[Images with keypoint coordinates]
********************

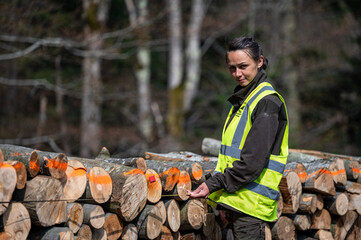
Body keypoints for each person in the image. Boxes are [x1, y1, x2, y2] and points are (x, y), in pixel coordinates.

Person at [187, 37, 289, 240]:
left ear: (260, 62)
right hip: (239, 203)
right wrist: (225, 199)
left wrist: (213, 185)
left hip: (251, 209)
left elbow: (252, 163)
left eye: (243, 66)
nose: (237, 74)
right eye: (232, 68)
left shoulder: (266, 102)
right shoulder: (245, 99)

********************

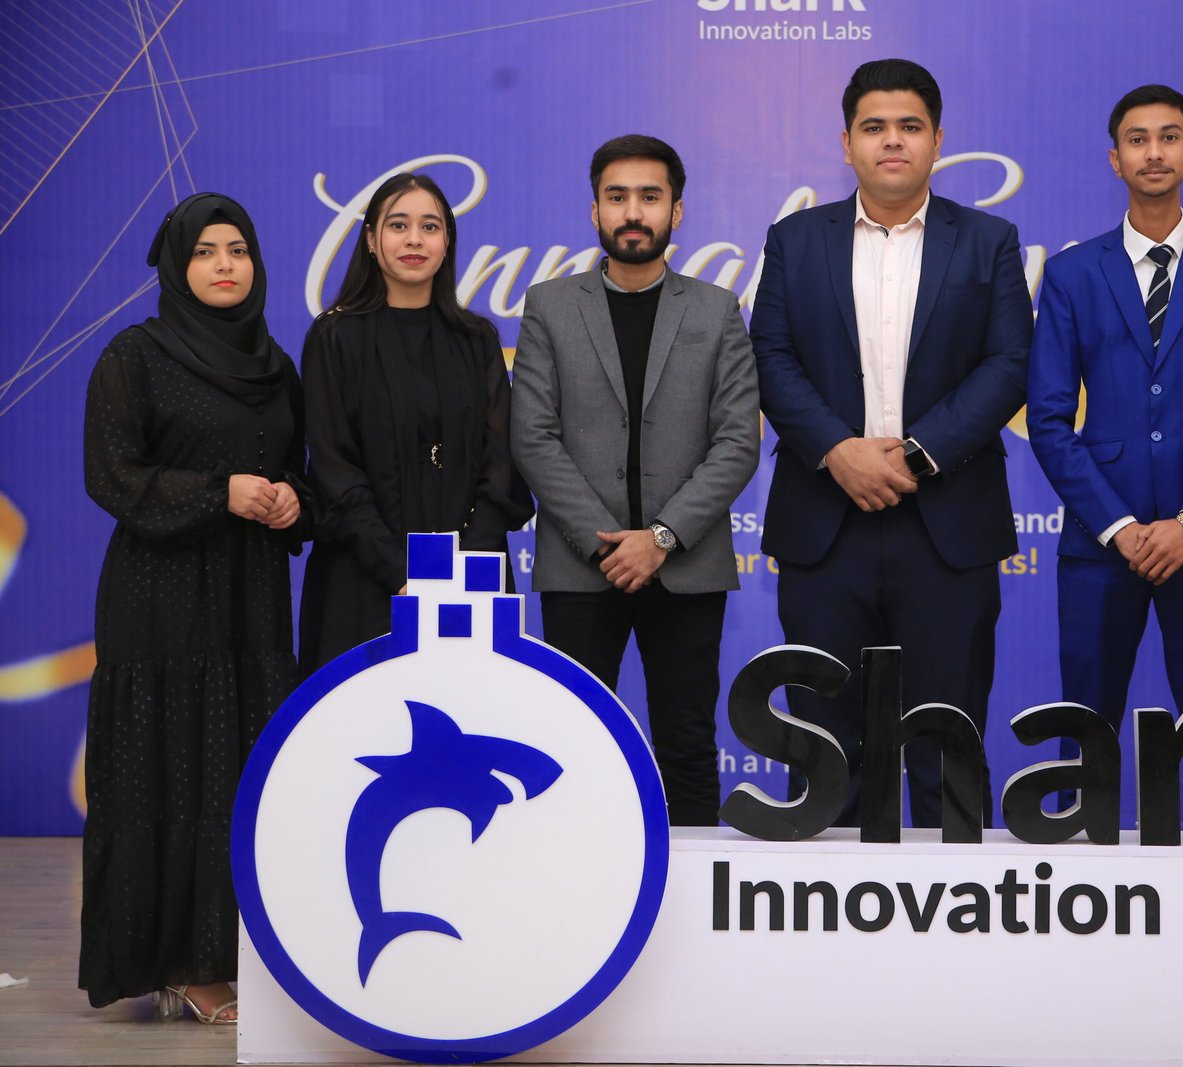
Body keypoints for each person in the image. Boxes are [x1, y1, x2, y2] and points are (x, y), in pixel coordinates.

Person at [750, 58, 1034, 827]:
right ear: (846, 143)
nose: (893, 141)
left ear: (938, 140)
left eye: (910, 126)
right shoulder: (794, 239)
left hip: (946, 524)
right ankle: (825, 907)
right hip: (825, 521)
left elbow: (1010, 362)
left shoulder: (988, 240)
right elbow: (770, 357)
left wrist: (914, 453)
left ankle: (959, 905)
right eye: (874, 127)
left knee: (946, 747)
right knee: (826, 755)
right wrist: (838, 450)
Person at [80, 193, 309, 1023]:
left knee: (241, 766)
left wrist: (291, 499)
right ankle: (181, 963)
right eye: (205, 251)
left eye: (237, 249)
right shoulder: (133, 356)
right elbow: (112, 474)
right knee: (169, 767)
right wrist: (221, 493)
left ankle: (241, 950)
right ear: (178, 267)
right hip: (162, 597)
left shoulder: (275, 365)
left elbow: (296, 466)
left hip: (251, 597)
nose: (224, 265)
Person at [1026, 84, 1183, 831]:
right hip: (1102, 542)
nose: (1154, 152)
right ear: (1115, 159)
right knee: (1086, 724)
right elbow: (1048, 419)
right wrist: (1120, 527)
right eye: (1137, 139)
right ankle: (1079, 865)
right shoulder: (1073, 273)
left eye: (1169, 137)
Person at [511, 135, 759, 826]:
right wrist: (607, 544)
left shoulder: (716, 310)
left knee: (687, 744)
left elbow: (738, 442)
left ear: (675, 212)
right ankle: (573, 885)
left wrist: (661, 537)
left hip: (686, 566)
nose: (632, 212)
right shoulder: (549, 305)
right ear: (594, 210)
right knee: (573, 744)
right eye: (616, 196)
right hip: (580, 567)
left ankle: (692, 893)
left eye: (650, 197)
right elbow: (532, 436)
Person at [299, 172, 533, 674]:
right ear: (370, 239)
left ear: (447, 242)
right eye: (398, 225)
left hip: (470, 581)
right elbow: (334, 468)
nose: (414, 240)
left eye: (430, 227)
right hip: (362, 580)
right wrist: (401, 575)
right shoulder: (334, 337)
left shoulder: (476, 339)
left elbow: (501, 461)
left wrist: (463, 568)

********************

Required action: Of the entries listed above, reproduce only the lines starting at the line containing "left wrist: (213, 185)" and ending at the line containing "right shoulder: (245, 99)". Include both, exactly as they stand.

Task output:
left wrist: (213, 185)
left hip: (251, 209)
left elbow: (252, 163)
left eye: (243, 66)
nose: (237, 74)
right eye: (232, 68)
left shoulder: (266, 102)
right shoulder: (245, 99)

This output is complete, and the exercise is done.